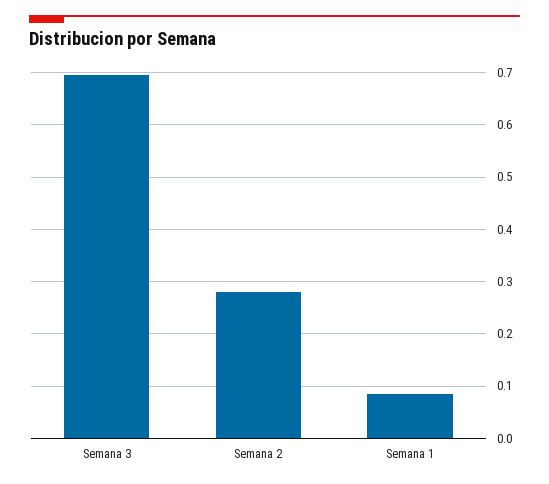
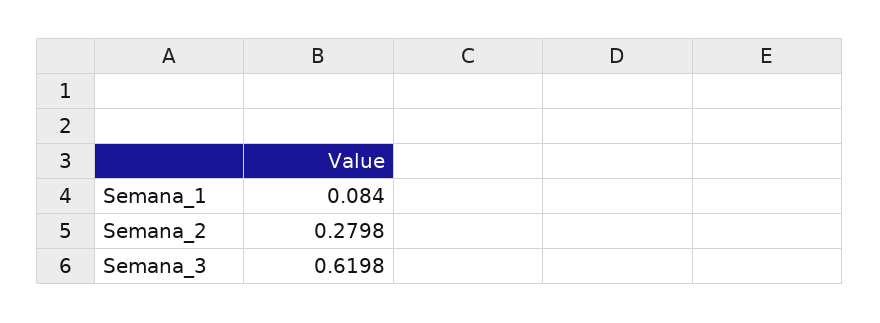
  {
-   "Semana 3": 0.7,
+   "Semana 3": 0.6198,
    "Semana 2": 0.2798,
    "Semana 1": 0.084
  }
+---+
> _Problem to solve_: Looking at the data above, say how many lines include the string "Semana" and add nothing.

> _Task solution_: 4